### Goal of the exercise
The lines to reproduce run from the one containing "1 & 2 - \lambda &" through the end of the records below. Reproduce them exactly and add nothing.

Input below:

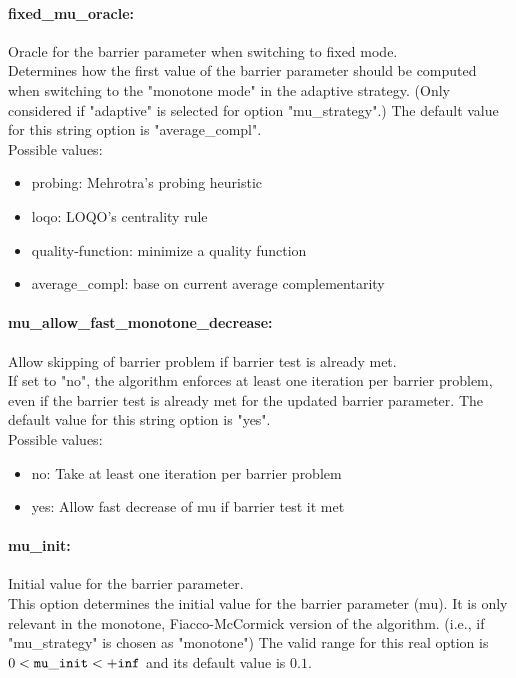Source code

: \paragraph{fixed\_mu\_oracle:}\label{sec:fixed_mu_oracle} Oracle for the barrier parameter when switching to fixed mode. $\;$ \\
 Determines how the first value of the barrier
parameter should be computed when switching to
the "monotone mode" in the adaptive strategy.
(Only considered if "adaptive" is selected for
option "mu\_strategy".)
The default value for this string option is "average\_compl".
\\ 
Possible values:
\begin{itemize}
   \item probing: Mehrotra's probing heuristic
   \item loqo: LOQO's centrality rule
   \item quality-function: minimize a quality function
   \item average\_compl: base on current average complementarity
\end{itemize}

\paragraph{mu\_allow\_fast\_monotone\_decrease:}\label{sec:mu_allow_fast_monotone_decrease} Allow skipping of barrier problem if barrier test is already met. $\;$ \\
 If set to "no", the algorithm enforces at least
one iteration per barrier problem, even if the
barrier test is already met for the updated
barrier parameter.
The default value for this string option is "yes".
\\ 
Possible values:
\begin{itemize}
   \item no: Take at least one iteration per barrier problem
   \item yes: Allow fast decrease of mu if barrier test it met
\end{itemize}

\paragraph{mu\_init:}\label{sec:mu_init} Initial value for the barrier parameter. $\;$ \\
 This option determines the initial value for the
barrier parameter (mu).  It is only relevant in
the monotone, Fiacco-McCormick version of the
algorithm. (i.e., if "mu\_strategy" is chosen as
"monotone") The valid range for this real option is 
$0 <  {\tt mu\_init } <  {\tt +inf}$
and its default value is $0.1$.


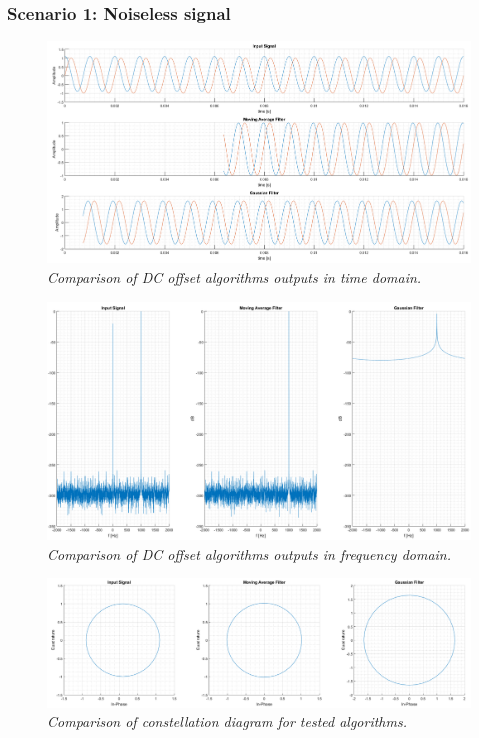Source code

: \documentclass[en,printmode]{mgr}
\begin{document}
		\subsubsection*{Scenario 1: Noiseless signal}
			\vspace{1cm}	
			\begin{figure}[H]
    			\centering
   				\includegraphics[width=\textwidth]{plots/dc_comp.png}
   		 		\caption{\textit{Comparison of DC offset algorithms outputs in time domain.}}
			\end{figure}
			\vspace{1cm}		
			\begin{figure}[!htb]
    			\centering
   				\includegraphics[width=\textwidth]{plots/dc_f.png}
   		 		\caption{\textit{Comparison of DC offset algorithms outputs in frequency domain.}}
			\end{figure}		
			\begin{figure}[!htb]
    			\centering
   				\includegraphics[width=\textwidth]{plots/dc_c.png}
   		 		\caption{\textit{Comparison of constellation diagram for tested algorithms.}}
			\end{figure}
			
\end{document}
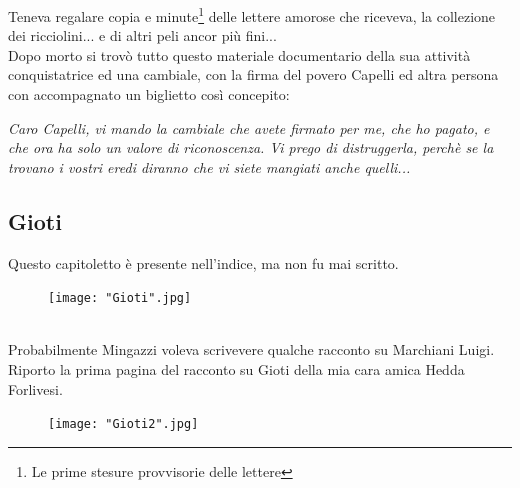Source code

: \documentclass[10pt]{memoir} %
\begin{document}
\newpage
Teneva regalare copia e minute\footnote{Le prime stesure provvisorie delle lettere} delle lettere amorose che riceveva, la collezione dei ricciolini... e di altri peli ancor più fini...\\
Dopo morto si trovò tutto questo materiale documentario della sua attività conquistatrice ed una cambiale, con la firma del povero Capelli ed altra persona con accompagnato un biglietto così concepito:
\begin{center}
	\emph{Caro Capelli, vi mando la cambiale che avete firmato per me, che ho pagato, e che ora ha solo un valore di riconoscenza. Vi prego di distruggerla, perchè se la trovano i vostri eredi diranno che vi siete mangiati anche quelli...}
\end{center}
\:
\:
\subsection{Gioti}
Questo capitoletto è presente nell'indice, ma non fu mai scritto.\\
\begin{figure}[!htbp]
   \texttt{[image: "Gioti".jpg]}
\end{figure}
\\Probabilmente Mingazzi voleva scrivevere qualche racconto su Marchiani Luigi. Riporto la prima pagina del racconto su Gioti della mia cara amica Hedda Forlivesi.\\
\begin{figure}[H]
\begin{center}
   \texttt{[image: "Gioti2".jpg]}\\
  \end{center}
\end{figure}


\end{document}
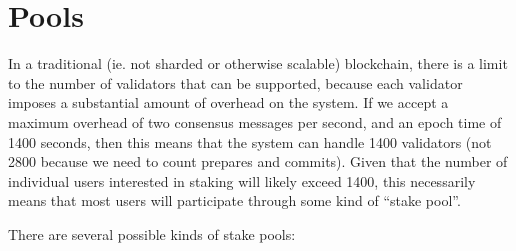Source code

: \documentclass[12pt, final]{article}
\begin{document}
\section{Pools}

In a traditional (ie. not sharded or otherwise scalable) blockchain, there is a limit to the number of validators that can be supported, because each validator imposes a substantial amount of overhead on the system. If we accept a maximum overhead of two consensus messages per second, and an epoch time of 1400 seconds, then this means that the system can handle 1400 validators (not 2800 because we need to count prepares and commits). Given that the number of individual users interested in staking will likely exceed 1400, this necessarily means that most users will participate through some kind of ``stake pool''.

There are several possible kinds of stake pools:
\end{document}
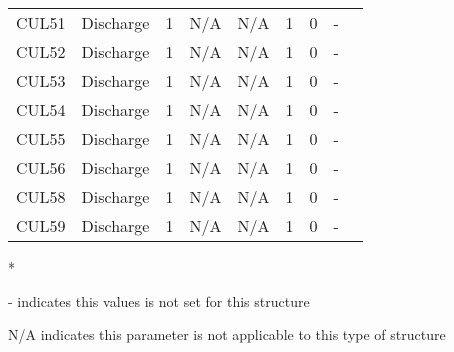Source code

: \begin{table}[h]
\begin{tabular}{@{}lcccccccc@{}}
{CUL51}         & Discharge     & 1        & N/A         & N/A          & 1           & 0               & -            \\
{CUL52}         & Discharge     & 1        & N/A         & N/A          & 1           & 0               & -            \\
{CUL53}         & Discharge     & 1        & N/A         & N/A          & 1           & 0               & -            \\
{CUL54}         & Discharge     & 1        & N/A         & N/A          & 1           & 0               & -            \\
{CUL55}         & Discharge     & 1        & N/A         & N/A          & 1           & 0               & -            \\
{CUL56}         & Discharge     & 1        & N/A         & N/A          & 1           & 0               & -            \\
{CUL58}         & Discharge     & 1        & N/A         & N/A          & 1           & 0               & -            \\
{CUL59}         & Discharge     & 1        & N/A         & N/A          & 1           & 0               & -            \\
\hline
\end{tabular}

* \cite{corp2005}

- indicates this values is not set for this structure

N/A indicates this parameter is not applicable to this type of structure
\end{table}
\normalsize

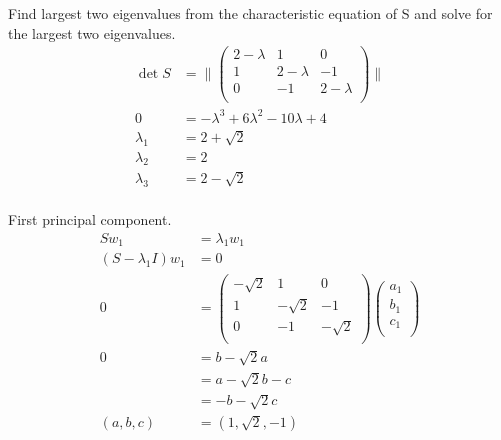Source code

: \documentclass[newpage]{homework}
\begin{document}
Find largest two eigenvalues from the characteristic equation of S and solve for the largest two eigenvalues.
\begin{align*}
    \det{S} &=	\lVert \begin{pmatrix}
                2 - \lambda & 1 & 0     \\
                1 & 2 - \lambda & -1    \\
                0 & -1 & 2 - \lambda   \\
                \end{pmatrix} \rVert    \\
    0   &=  -\lambda^3 + 6\lambda^2 - 10\lambda + 4 \\
    \lambda_1   &=  2 + \sqrt{2}    \\
    \lambda_2   &=  2   \\ 
    \lambda_3   &=  2 - \sqrt{2}   \\
\end{align*}

First principal component.
\begin{align*}
    Sw_1	&=	\lambda_1 w_1	\\
    (S - \lambda_1 I) w_1 &=  0   \\
    0   &=  \begin{pmatrix}
            - \sqrt{2} & 1 & 0   \\
            1 & - \sqrt{2} & -1  \\
            0 & -1 & - \sqrt{2}  \\
            \end{pmatrix}
            \begin{pmatrix}
            a_1    \\
            b_1    \\
            c_1    \\
            \end{pmatrix}   \\
    0   &=  b - \sqrt{2} a  \\
        &=  a - \sqrt{2} b - c  \\
        &=  -b - \sqrt{2} c \\
    (a, b, c)   &=  \boxed{(1, \sqrt{2}, -1)}   \\
\end{align*}
\end{document}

End of Input.

### Result for this task
                1 & 2 - \lambda & -1    \\
                0 & -1 & 2 - \lambda   \\
                \end{pmatrix} \rVert    \\
    0   &=  -\lambda^3 + 6\lambda^2 - 10\lambda + 4 \\
    \lambda_1   &=  2 + \sqrt{2}    \\
    \lambda_2   &=  2   \\ 
    \lambda_3   &=  2 - \sqrt{2}   \\
\end{align*}

First principal component.
\begin{align*}
    Sw_1	&=	\lambda_1 w_1	\\
    (S - \lambda_1 I) w_1 &=  0   \\
    0   &=  \begin{pmatrix}
            - \sqrt{2} & 1 & 0   \\
            1 & - \sqrt{2} & -1  \\
            0 & -1 & - \sqrt{2}  \\
            \end{pmatrix}
            \begin{pmatrix}
            a_1    \\
            b_1    \\
            c_1    \\
            \end{pmatrix}   \\
    0   &=  b - \sqrt{2} a  \\
        &=  a - \sqrt{2} b - c  \\
        &=  -b - \sqrt{2} c \\
    (a, b, c)   &=  \boxed{(1, \sqrt{2}, -1)}   \\
\end{align*}
\end{document}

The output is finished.